La campaña electoral colombiana está siendo sacudida por una escalada de violencia que amenaza directamente el proceso democrático. En menos de siete días, dos candidatos políticos han sido víctimas de secuestros en zonas rurales del departamento del Cauca, generando una profunda preocupación sobre la seguridad de los aspirantes a cargos públicos.
Según la Misión de Observación Electoral, 170 de los 1.100 municipios del país presentan algún nivel de riesgo electoral, con 81 municipios, incluyendo Bogotá, en riesgo extremo. Esta situación refleja un grave problema de control territorial por parte de grupos armados ilegales.
El más reciente incidente involucró a Lucy Amparo Guzmán, candidata a la Cámara de Representantes por el Partido Liberal Colombiano, quien fue secuestrada el sábado 14 de febrero en el municipio de Santander de Quilichao. Guzmán fue interceptada por hombres armados en zona rural, quienes además robaron su vehículo y desarmaron a sus escoltas. Afortunadamente, fue liberada horas después.
Antes de este suceso, la senadora indígena Aida Quilcué también había sido víctima de un secuestro similar, donde un grupo armado la mantuvo desaparecida durante varias horas antes de ser localizada.
La vicepresidenta Francia Márquez condenó estos actos, señalando que "la democracia se fortalece con garantías, no con amenazas". El analista Miguel Silva describe la situación como una generación de "sed de orden" entre los colombianos, lo que podría favorecer propuestas políticas de mano dura.
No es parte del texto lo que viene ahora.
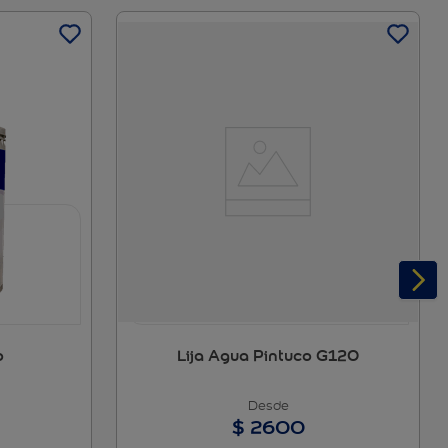
o
Lija Agua Pintuco G120
$
2600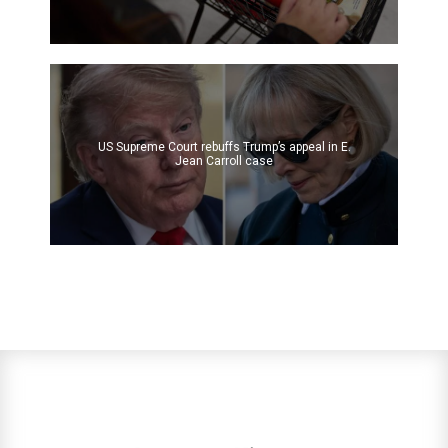
US Supreme Court rebuffs Trump’s appeal in E.
Jean Carroll case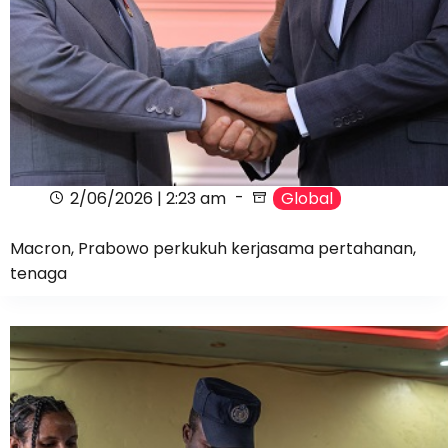
2/06/2026 | 2:23 am
Global
Macron, Prabowo perkukuh kerjasama pertahanan,
tenaga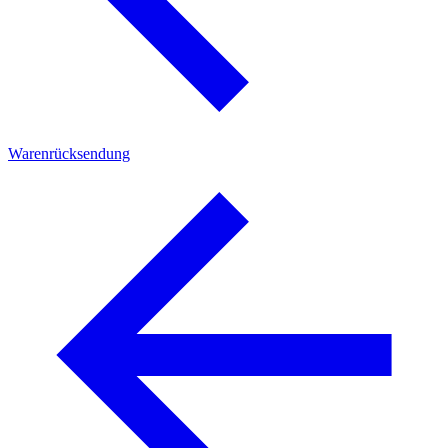
Warenrücksendung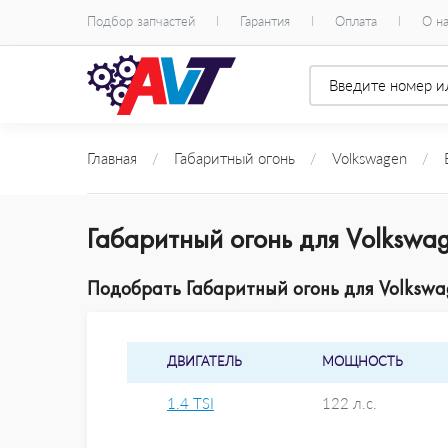
Подбор запчастей
Гарантия
Оплата
О н
Главная
/
Габаритный огонь
/
Volkswagen
/
E
Габаритный огонь для Volkswag
Подобрать Габаритный огонь для Volkswag
ДВИГАТЕЛЬ
МОЩНОСТЬ
1.4 TSI
122 л.с.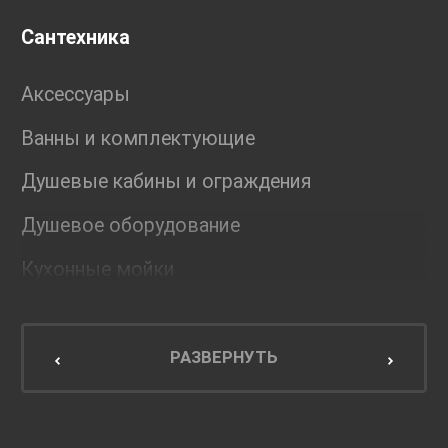
Сантехника
Аксессуары
Ванны и комплектующие
Душевые кабины и ограждения
Душевое оборудование
Кухонные мойки
Мебель для ванной комнаты
Мебель для кухни
РАЗВЕРНУТЬ
Унитазы и инсталляции
Раковины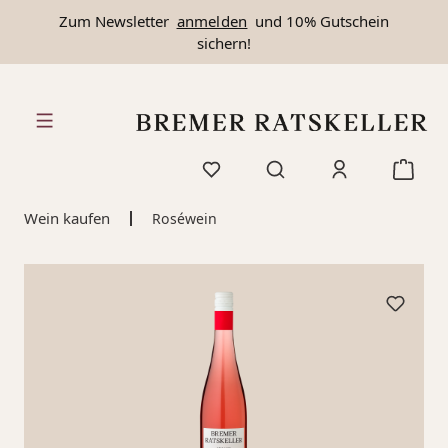
Zum Newsletter
anmelden
und 10% Gutschein
alt springen
sichern!
Wein kaufen
Roséwein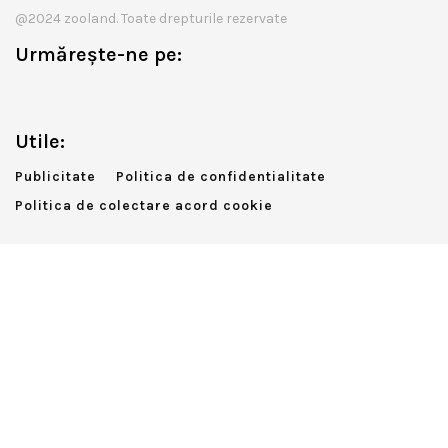
@2024 zooland. Toate drepturile rezervate
Urmărește-ne pe:
Utile:
Publicitate
Politica de confidentialitate
Politica de colectare acord cookie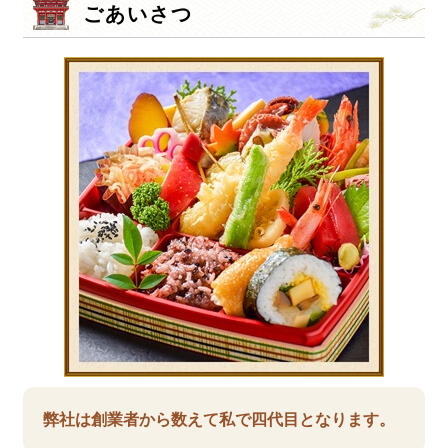
ごあいさつ
弊社は創業者から数えて私で四代目となります。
Los candidatos afectados han manifestado que no se detendrán ante estas amenazas. El equipo de Lucy Amparo Guzmán declaró: "Seguiremos en el territorio, de la mano de nuestra gente, construyendo el Cauca juntos". Sin embargo, exigen al gobierno garantías de seguridad para todos los candidatos.
La proximidad de las elecciones legislativas del 8 de marzo, donde se elegirán diputados y senadores, añade mayor tensión al escenario. Los expertos consideran que esta será la elección más abierta en años, con un potencial de voto volátil entre 30% y 40%.
La violencia electoral no solo amenaza la integridad de los candidatos, sino que busca intimidar y silenciar la participación democrática en los territorios más vulnerables de Colombia.